» **Your task**
Could you please find each line in the records that contains the word "Pool" and copy it?

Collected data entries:
------------------------------------------------------------------------

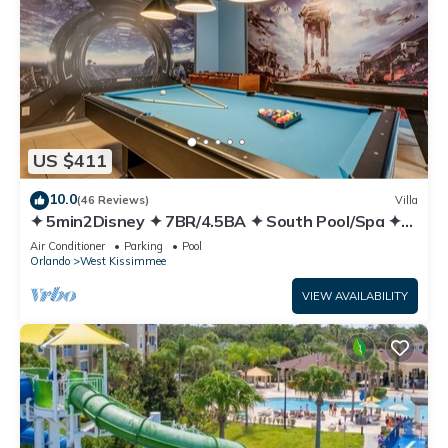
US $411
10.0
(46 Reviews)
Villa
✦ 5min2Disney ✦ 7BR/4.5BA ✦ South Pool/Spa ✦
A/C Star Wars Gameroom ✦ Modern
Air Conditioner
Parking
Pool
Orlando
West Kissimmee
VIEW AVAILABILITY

------------------------------------------------------------------------

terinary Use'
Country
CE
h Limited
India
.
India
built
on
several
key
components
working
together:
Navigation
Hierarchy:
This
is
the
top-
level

------------------------------------------------------------------------

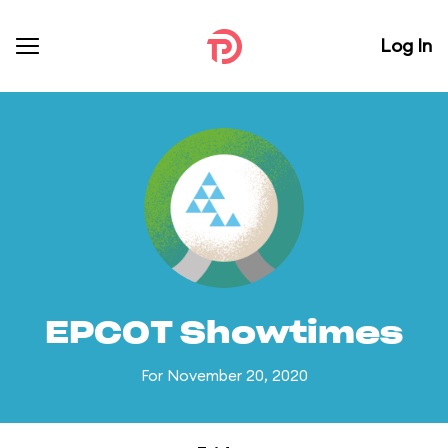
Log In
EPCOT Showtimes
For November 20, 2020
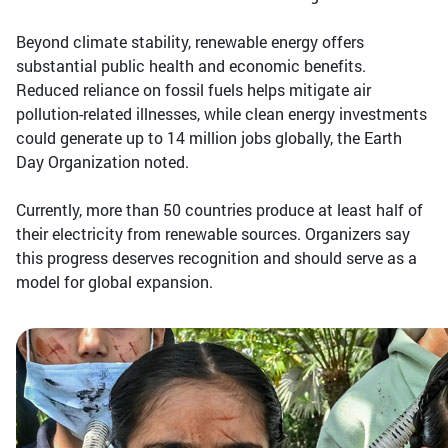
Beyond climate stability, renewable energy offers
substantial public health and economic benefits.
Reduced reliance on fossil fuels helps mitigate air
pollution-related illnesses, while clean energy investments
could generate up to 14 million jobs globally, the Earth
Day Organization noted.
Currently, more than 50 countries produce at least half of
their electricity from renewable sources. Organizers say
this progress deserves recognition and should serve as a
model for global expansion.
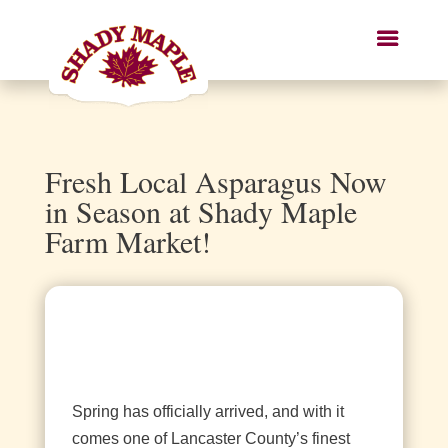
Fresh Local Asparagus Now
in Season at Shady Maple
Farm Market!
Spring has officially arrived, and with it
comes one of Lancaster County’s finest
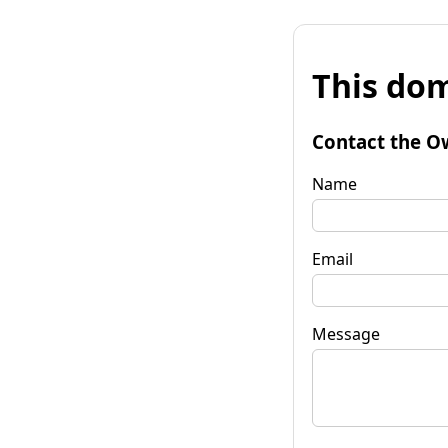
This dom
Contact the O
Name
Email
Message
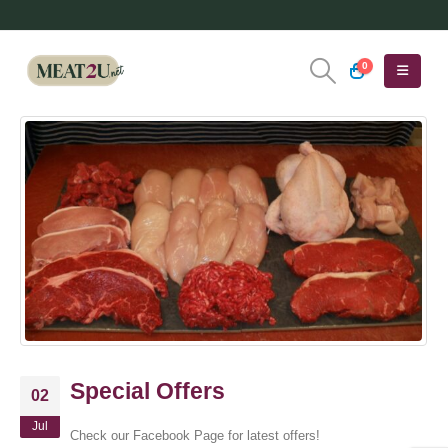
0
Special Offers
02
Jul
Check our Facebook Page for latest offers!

------------------------------------------------------------------------

» **Solution for this problem**
✦ 5min2Disney ✦ 7BR/4.5BA ✦ South Pool/Spa ✦
Pool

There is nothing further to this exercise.